Ходынка
Шрифт:
Но приказ оставался приказом: окопы и овраг засыпать! Его и отправился выполнять, едва над Ходынским лагерем забрезжил рассвет, третий батальон 8-го гренадерского Московского полка.
Рядовой Зелинский сидел на склоне оврага — сидел на удивление прямо для той гримасы, которая сейчас искажала его лицо: сузившиеся глаза, закушенная губа, морщины на обритом сверху лбу.
— Что с вами? — спросил Беляков.

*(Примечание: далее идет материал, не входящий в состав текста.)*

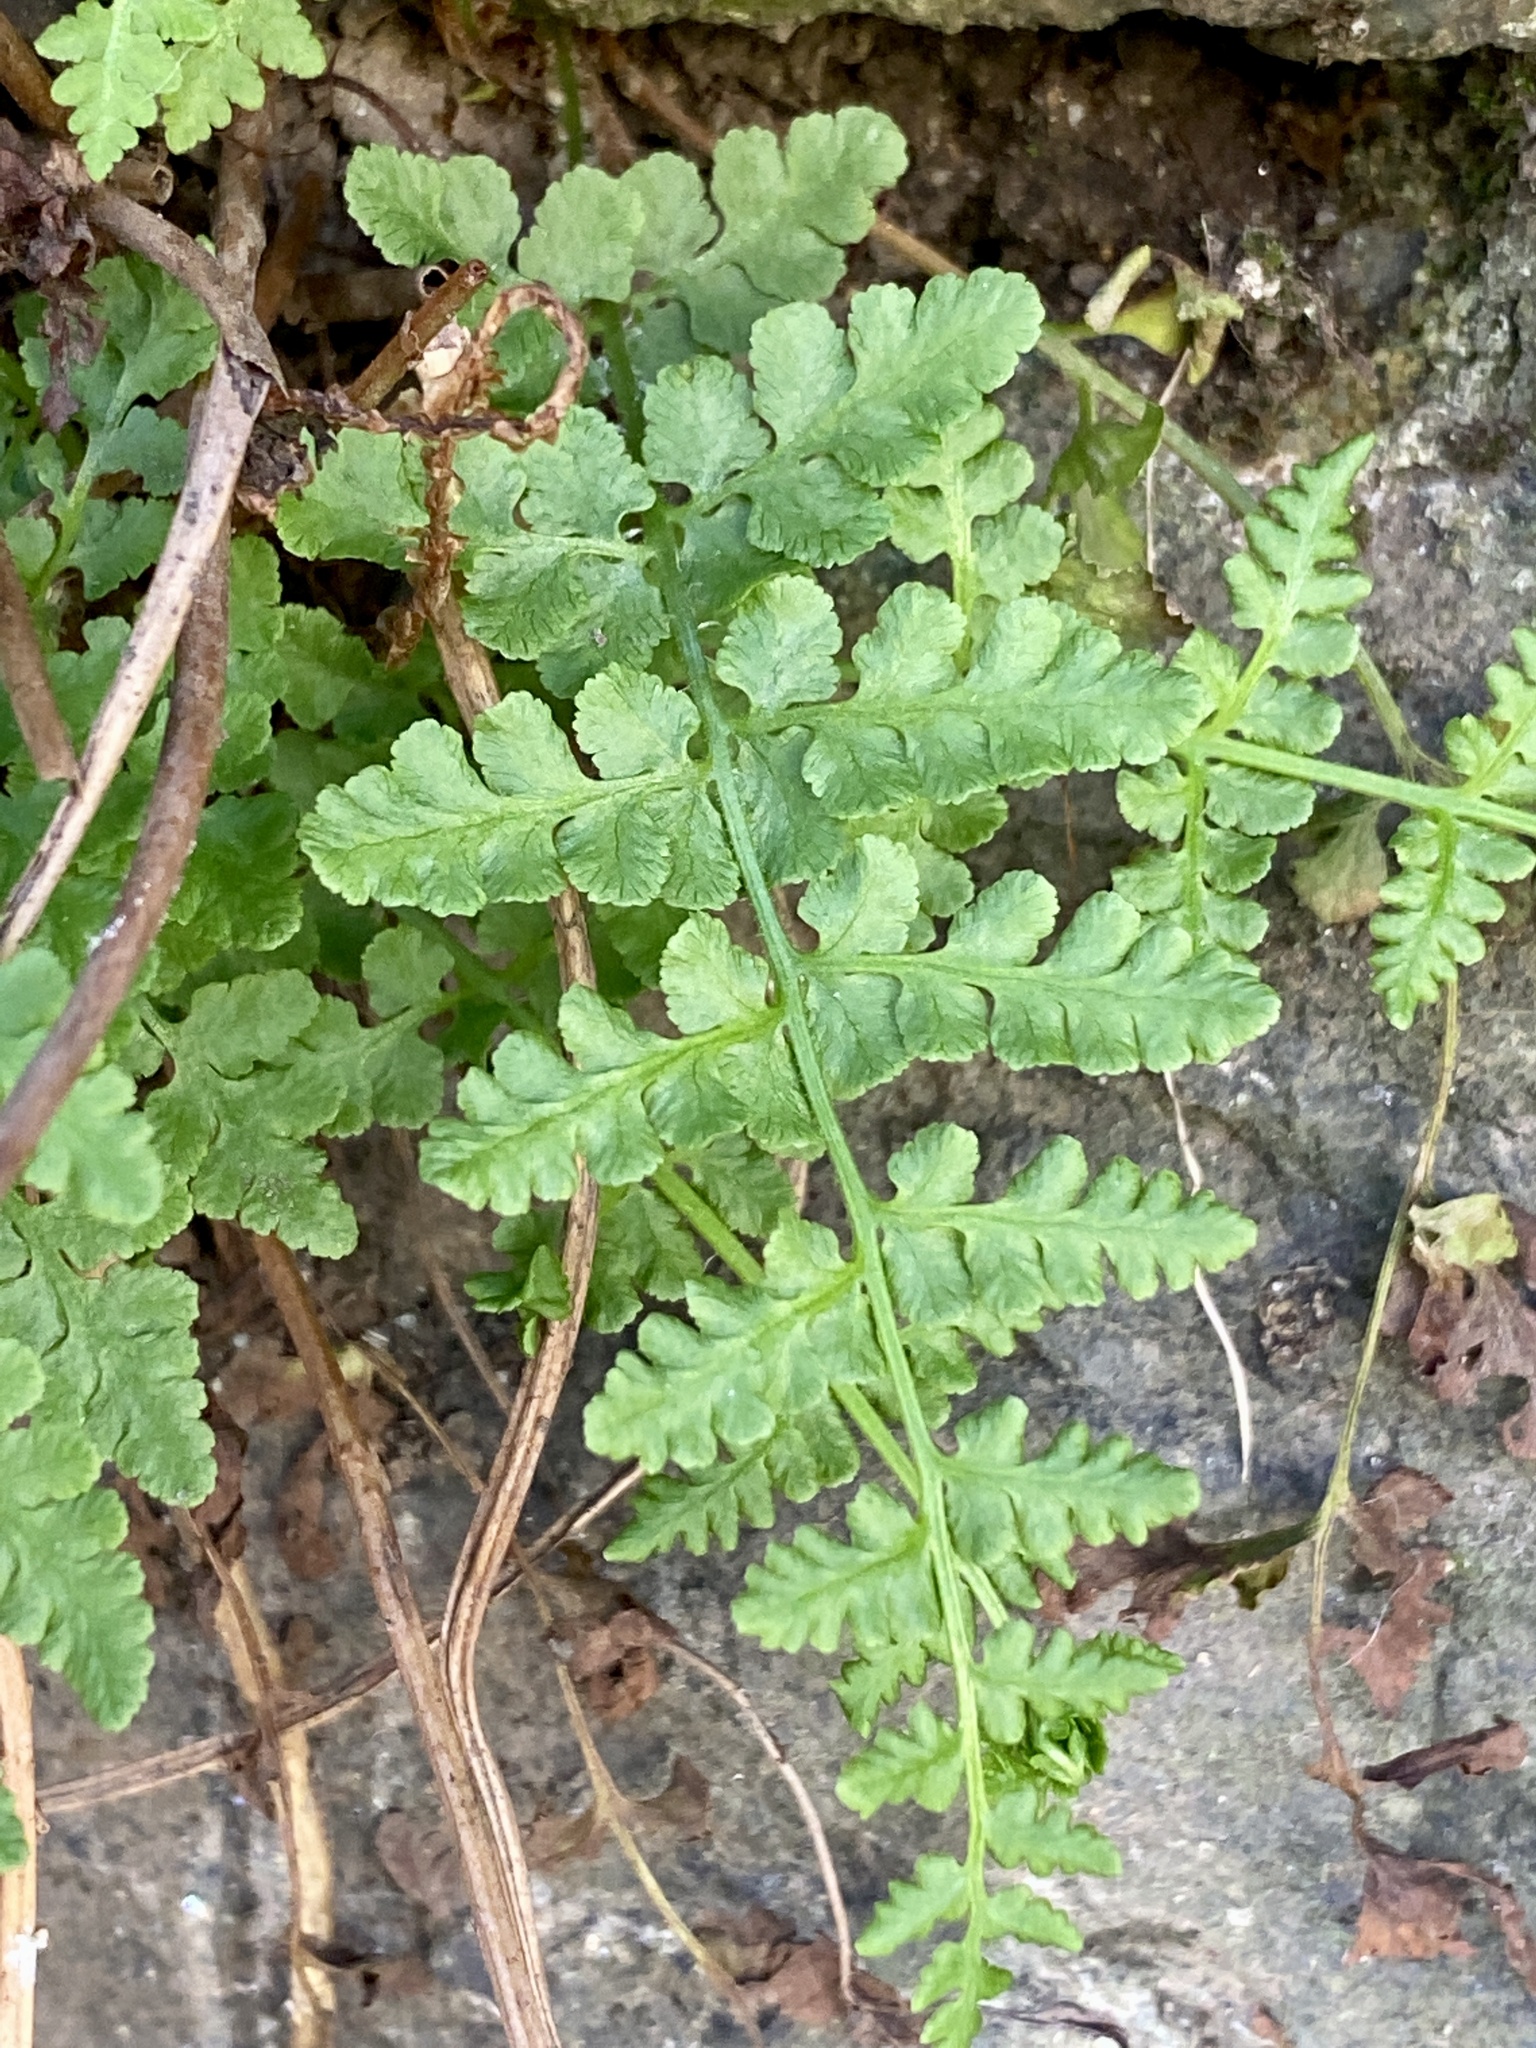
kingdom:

Тут же он предупредительно опустил руку на плечо Зелинского: — Сидите.
— Наследство, верно — попытался улыбнуться Зелинский. — Папенька, знаете ли, тоже
— Не понимаю, — сказал Беляков, — и как вас в армию могли забрать?
— Сам пошел — сказал Зелинский.
Беляков слышал эту удивительную историю: сын сенатора и князя, Зелинский добровольно вышел из университета и отправился в солдаты. И все же говорить с самим Зелинским ему еще не доводилось.
— Странно — сказал он.
— Что в этом странного? — вздохнул Зелинский и снова чуть улыбнулся: — Кажется, проходит… Ну да, проходит… Что же в этом странного? — повторил он, и, держась за стену сырого песка, встал. — Разве это странно — быть со своим народом?
Маска боли вдруг опять исказила его породистое лицо.
— Гречко! — крикнул Беляков.
— Слушаюсь, ваше благородие!
— Велите людям отдыхать. Десять минут.
— Шаб-а-аш! — нараспев выкрикнул Гречко.
— А вы, Зелинский, можете идти в лагерь. Скажите, что я вас отпустил. Обратитесь там к лекарю.
— Нет уж, извольте, подпоручик! — прошептал Зелинский, закусывая губу. — Я буду со своим народом.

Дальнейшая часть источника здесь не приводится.